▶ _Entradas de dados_

------------------------------------------------------------------------

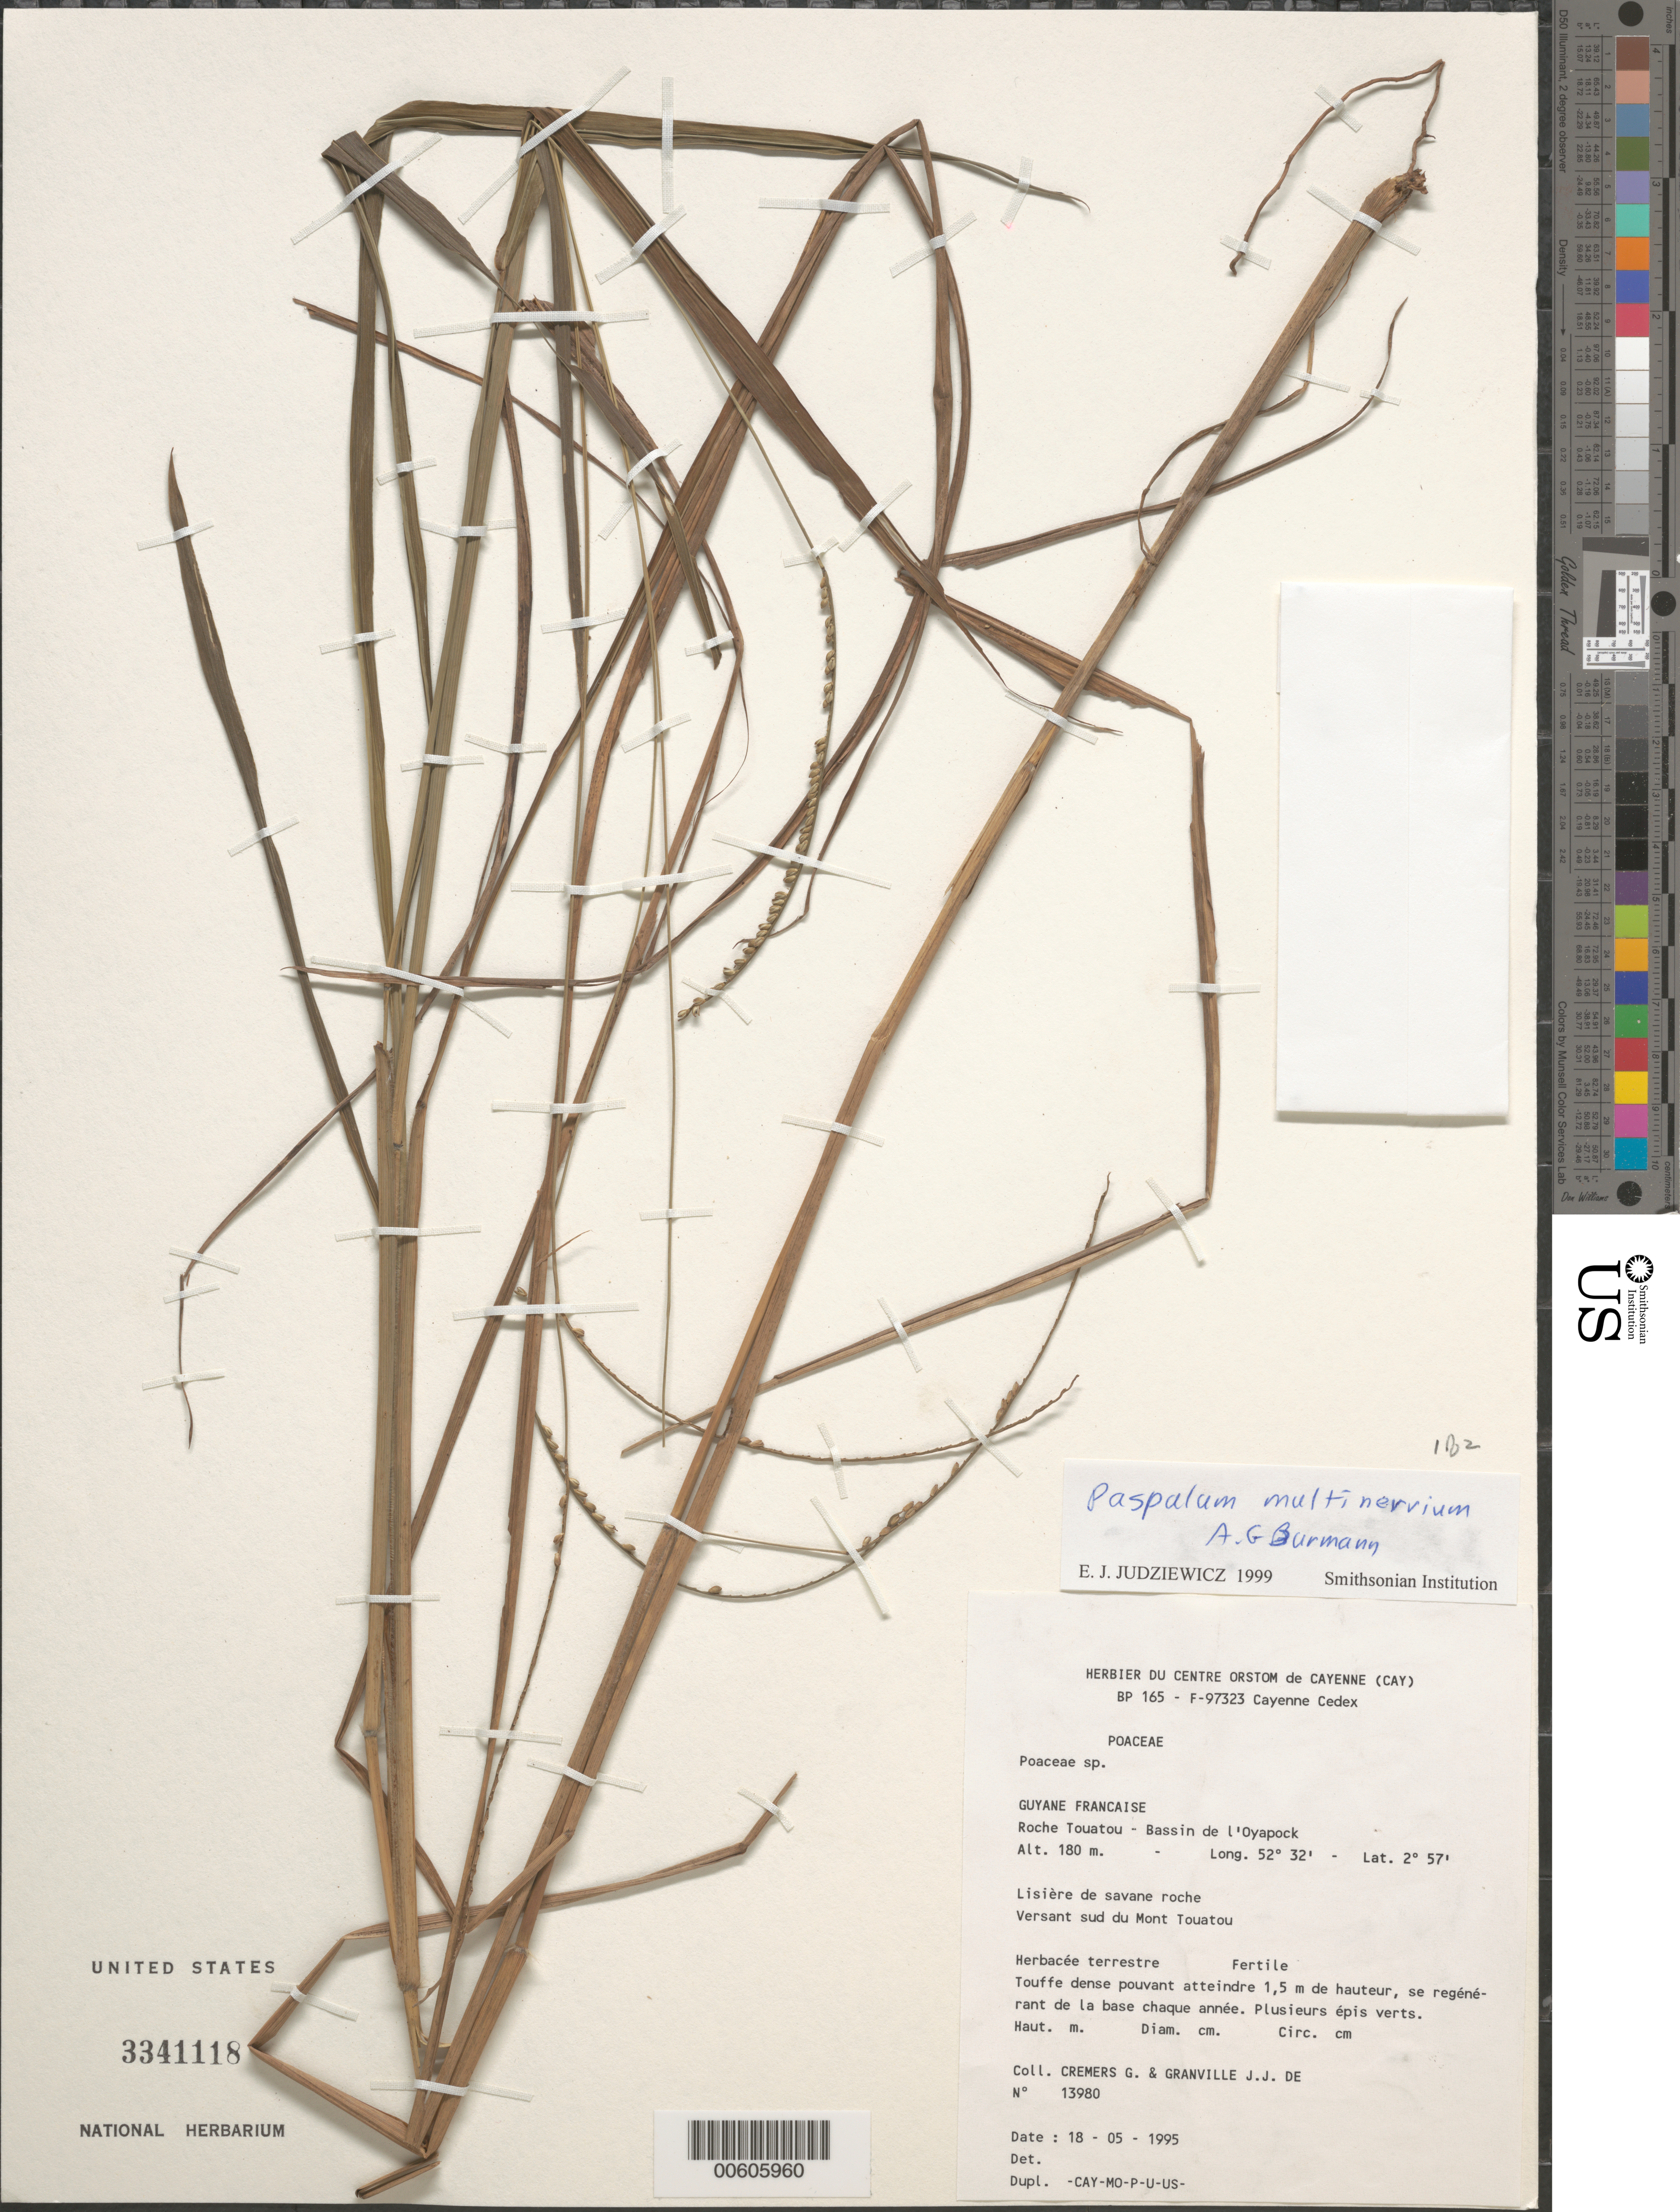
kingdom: Plantae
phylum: Tracheophyta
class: Liliopsida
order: Poales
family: Poaceae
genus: Paspalum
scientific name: Paspalum multinervium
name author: A.G. Burm.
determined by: Judziewicz, E. J.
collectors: G. Cremers & J.-J. de Granville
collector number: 13980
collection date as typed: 18-May-95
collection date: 1995-05-18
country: French Guiana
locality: Roche Touatou, Bassin de l'Oyapock, versant sud du Mont Touatou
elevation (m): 180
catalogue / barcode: US 3341118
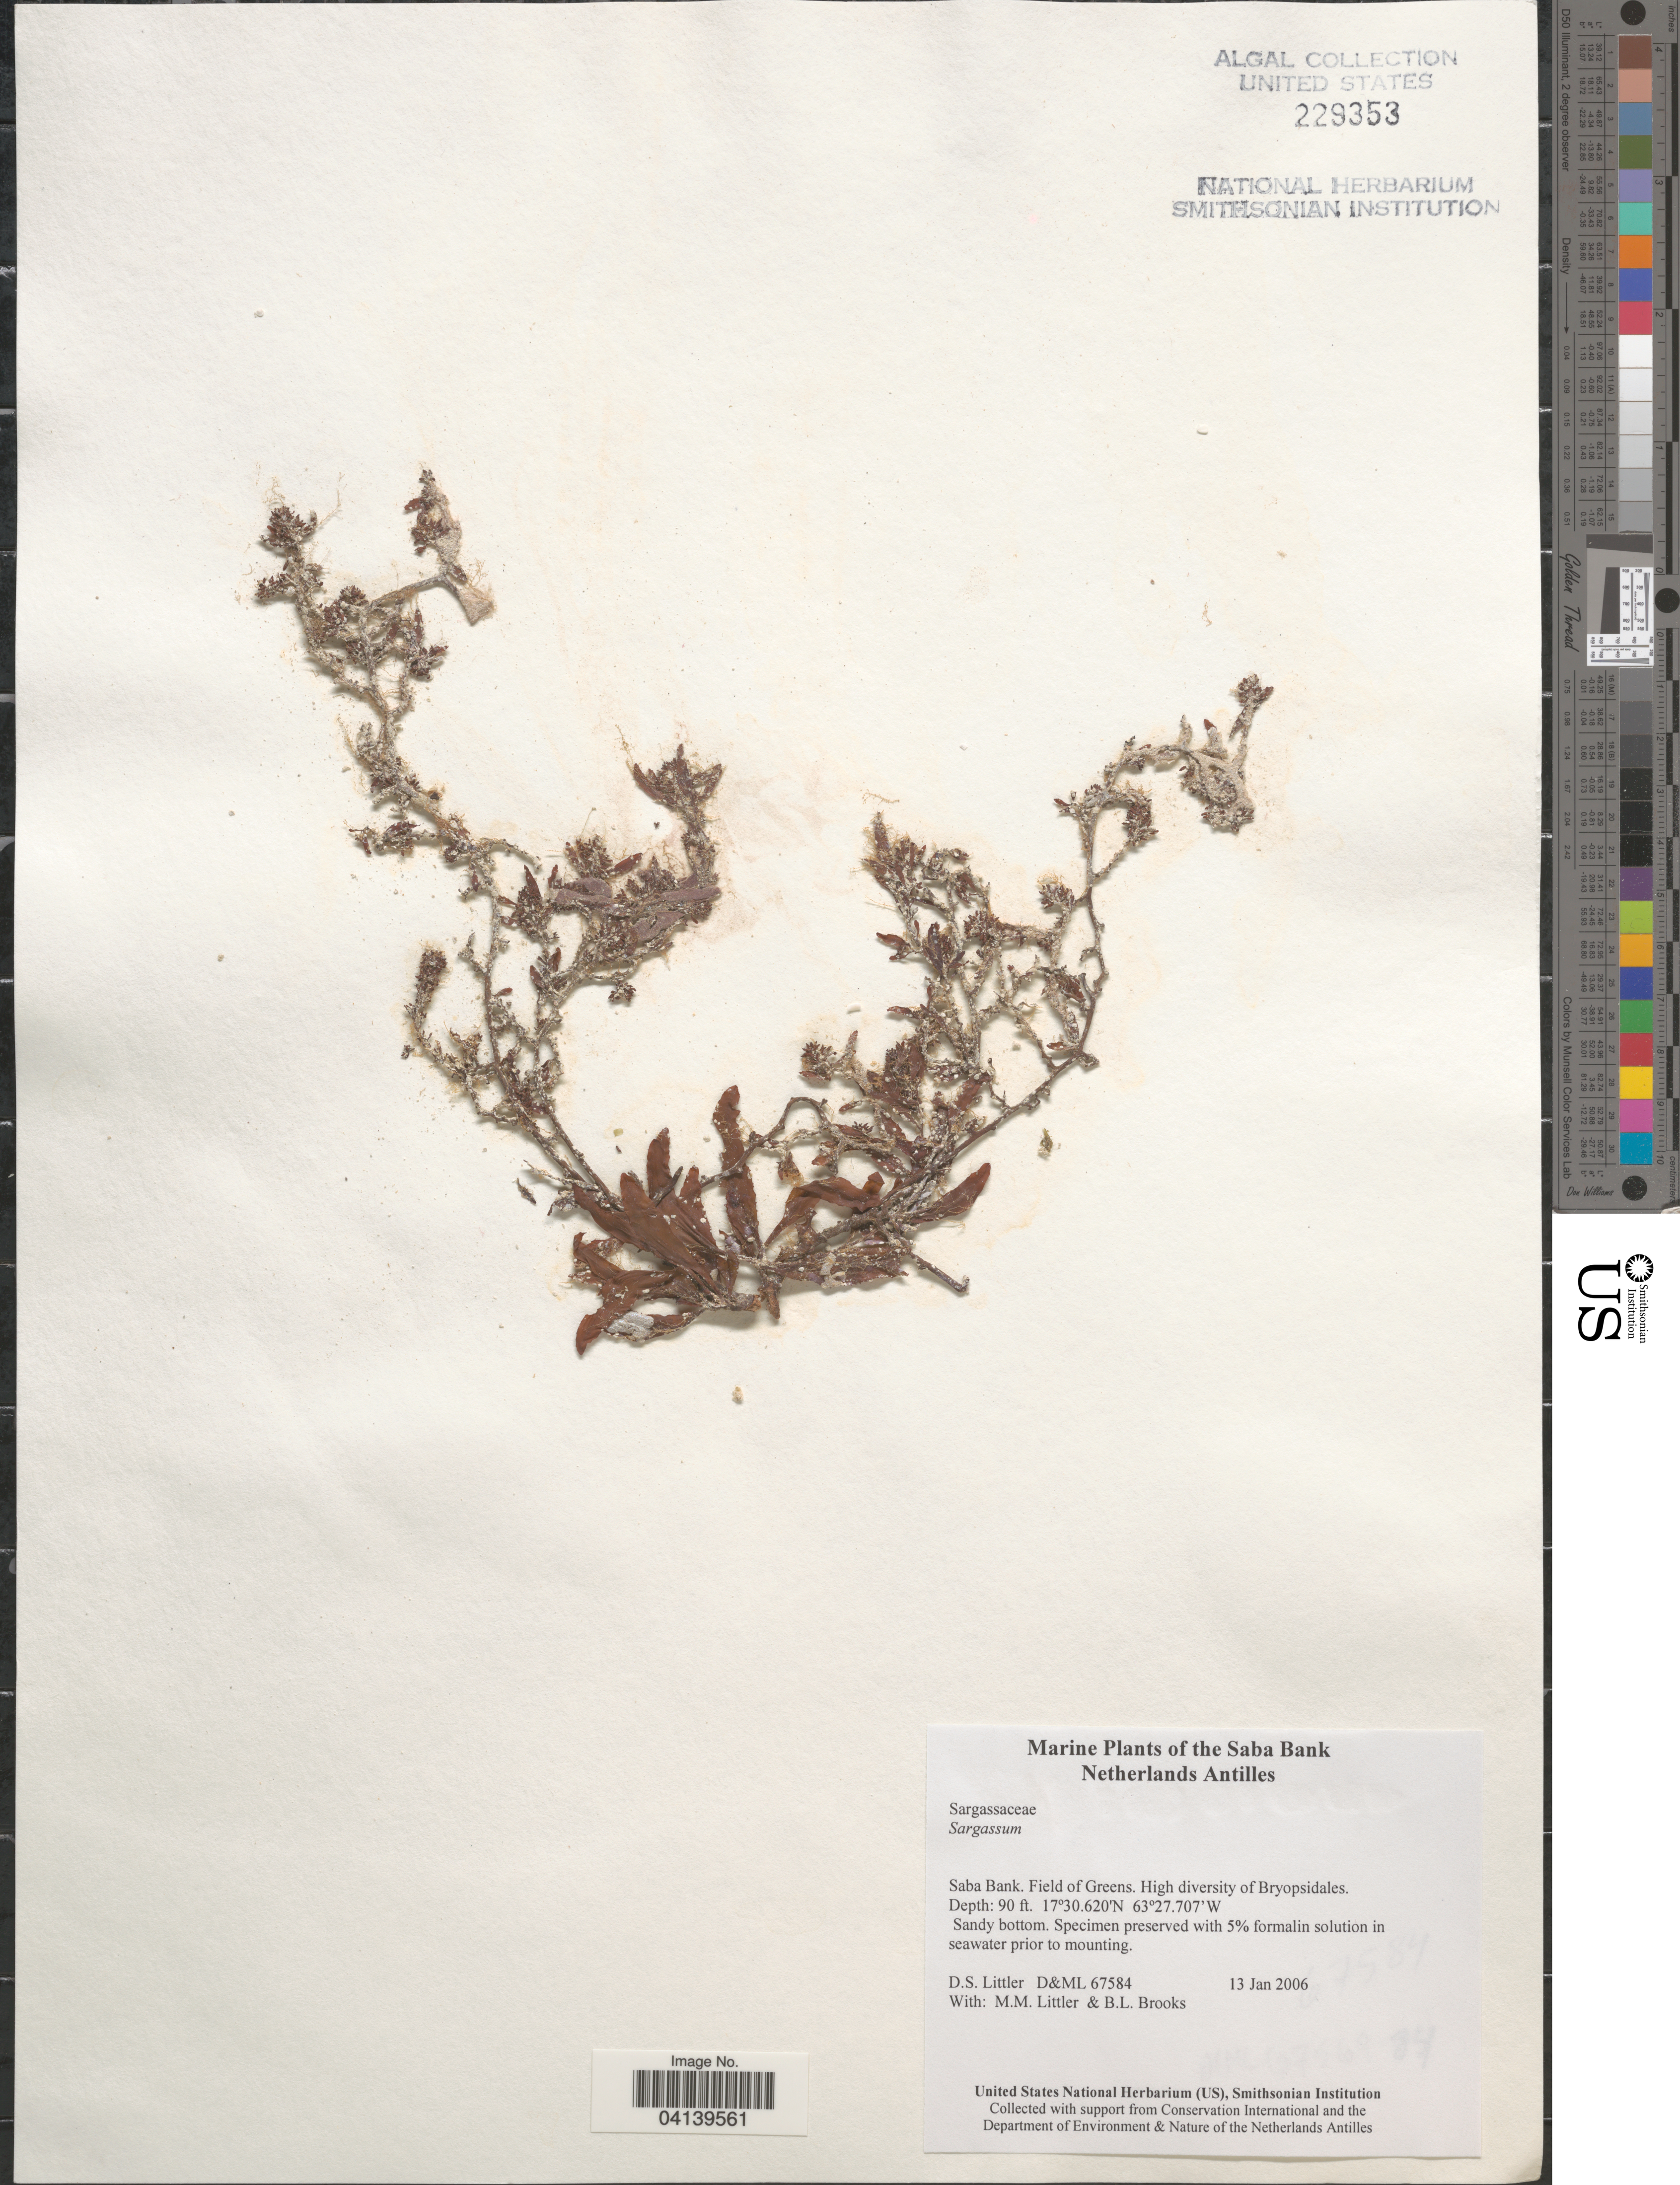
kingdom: Chromista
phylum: Ochrophyta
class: Phaeophyceae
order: Fucales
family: Sargassaceae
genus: Sargassum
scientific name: Sargassum sp.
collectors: D. S. Littler & B. Brooks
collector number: D&ML67584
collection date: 2006-01-13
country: Netherlands Antilles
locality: Saba Bank. Field of Greens.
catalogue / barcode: US 229353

------------------------------------------------------------------------

▶ _REQUISITOS_
Conte quantas linhas acima contêm a palavra "catalogue", considerando a distinção entre maiúsculas e minúsculas, e informe somente esse número.

▶ _RESPOSTA DO EXERCÍCIO_
2